#### Supplied records:
+++

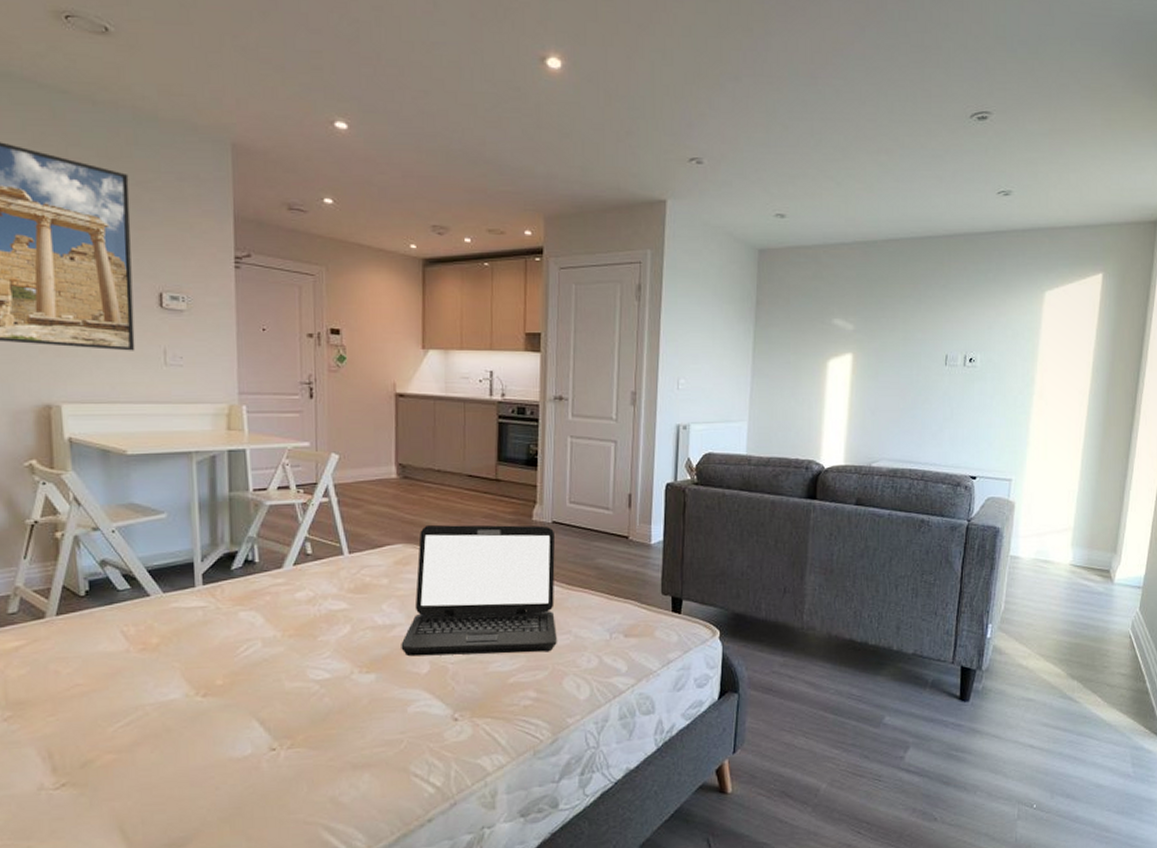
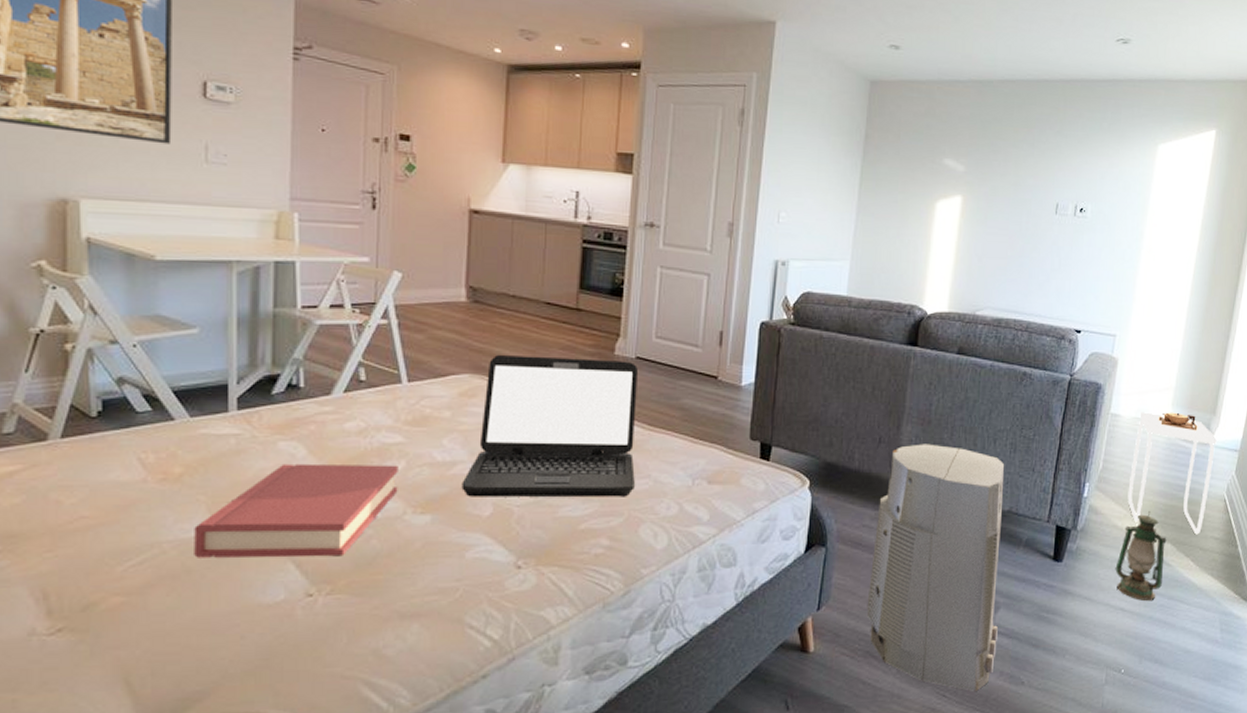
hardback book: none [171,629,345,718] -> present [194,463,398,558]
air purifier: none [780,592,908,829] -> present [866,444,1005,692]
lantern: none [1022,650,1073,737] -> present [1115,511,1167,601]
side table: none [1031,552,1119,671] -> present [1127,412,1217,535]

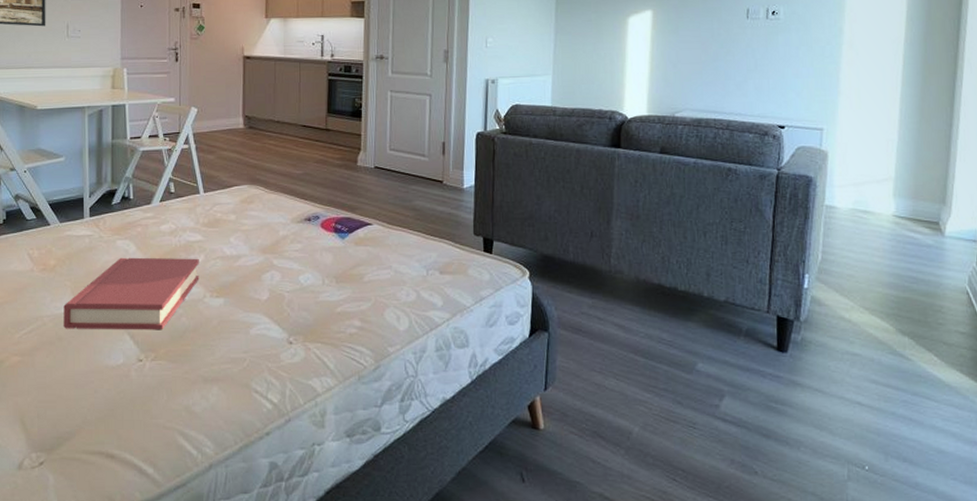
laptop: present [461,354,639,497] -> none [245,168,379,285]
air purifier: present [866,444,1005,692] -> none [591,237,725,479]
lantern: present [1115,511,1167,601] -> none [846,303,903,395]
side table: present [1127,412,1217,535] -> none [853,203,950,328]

+++

#### Task item:
Please copy the lines above exactly, starting at the line that holds "lantern: none [1022,650,1073,737]" and ending at the line that holds "air purifier: present"; include both, but no pictures.

#### Reply:
lantern: none [1022,650,1073,737] -> present [1115,511,1167,601]
side table: none [1031,552,1119,671] -> present [1127,412,1217,535]

laptop: present [461,354,639,497] -> none [245,168,379,285]
air purifier: present [866,444,1005,692] -> none [591,237,725,479]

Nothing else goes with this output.